__WORK ORDER__. Find and copy every line in the records that includes the string "GenerationSoftware".

__INPUT MATERIAL__.
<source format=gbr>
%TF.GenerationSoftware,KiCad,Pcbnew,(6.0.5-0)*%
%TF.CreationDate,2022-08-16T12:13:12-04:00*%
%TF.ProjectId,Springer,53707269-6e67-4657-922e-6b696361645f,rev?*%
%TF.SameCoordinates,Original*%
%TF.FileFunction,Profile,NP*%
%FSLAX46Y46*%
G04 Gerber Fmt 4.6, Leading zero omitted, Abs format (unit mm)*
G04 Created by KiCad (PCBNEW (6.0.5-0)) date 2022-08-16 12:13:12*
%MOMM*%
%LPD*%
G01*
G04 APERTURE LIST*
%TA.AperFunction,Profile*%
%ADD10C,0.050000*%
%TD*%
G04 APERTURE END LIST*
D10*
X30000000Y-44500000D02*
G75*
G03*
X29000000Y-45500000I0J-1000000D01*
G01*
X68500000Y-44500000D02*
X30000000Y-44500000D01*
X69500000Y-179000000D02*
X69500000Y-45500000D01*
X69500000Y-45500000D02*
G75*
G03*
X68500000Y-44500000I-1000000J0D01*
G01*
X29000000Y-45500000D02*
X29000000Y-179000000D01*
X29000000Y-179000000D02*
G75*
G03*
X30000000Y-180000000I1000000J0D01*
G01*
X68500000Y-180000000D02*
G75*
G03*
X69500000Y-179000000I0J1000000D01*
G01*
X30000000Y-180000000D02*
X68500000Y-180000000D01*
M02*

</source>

--

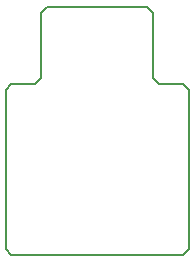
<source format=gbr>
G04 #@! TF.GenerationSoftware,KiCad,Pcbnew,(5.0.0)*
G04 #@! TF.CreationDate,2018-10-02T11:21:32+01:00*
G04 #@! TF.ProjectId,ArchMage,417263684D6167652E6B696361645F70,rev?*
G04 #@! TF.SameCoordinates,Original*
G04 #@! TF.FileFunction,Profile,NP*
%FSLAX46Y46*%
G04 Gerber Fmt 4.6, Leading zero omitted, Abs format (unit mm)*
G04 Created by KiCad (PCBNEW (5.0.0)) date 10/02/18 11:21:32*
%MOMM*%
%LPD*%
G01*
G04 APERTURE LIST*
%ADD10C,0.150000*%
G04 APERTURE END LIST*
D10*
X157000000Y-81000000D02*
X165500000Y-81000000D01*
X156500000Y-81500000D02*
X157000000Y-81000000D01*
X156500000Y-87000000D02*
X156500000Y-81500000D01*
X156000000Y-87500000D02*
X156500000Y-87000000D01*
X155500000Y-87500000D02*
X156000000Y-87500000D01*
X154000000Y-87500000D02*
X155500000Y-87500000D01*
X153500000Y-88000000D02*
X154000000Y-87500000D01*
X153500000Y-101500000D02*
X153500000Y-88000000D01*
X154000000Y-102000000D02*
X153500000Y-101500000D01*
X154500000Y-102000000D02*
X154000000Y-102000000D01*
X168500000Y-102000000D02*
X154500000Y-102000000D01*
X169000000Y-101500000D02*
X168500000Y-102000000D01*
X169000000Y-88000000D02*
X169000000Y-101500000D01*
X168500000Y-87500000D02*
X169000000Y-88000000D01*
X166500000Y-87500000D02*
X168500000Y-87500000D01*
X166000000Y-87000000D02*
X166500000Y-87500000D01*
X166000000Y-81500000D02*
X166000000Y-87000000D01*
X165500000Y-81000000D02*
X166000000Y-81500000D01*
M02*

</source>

__EXPECTED OUTPUT__.
%TF.GenerationSoftware,KiCad,Pcbnew,(6.0.5-0)*%
G04 #@! TF.GenerationSoftware,KiCad,Pcbnew,(5.0.0)*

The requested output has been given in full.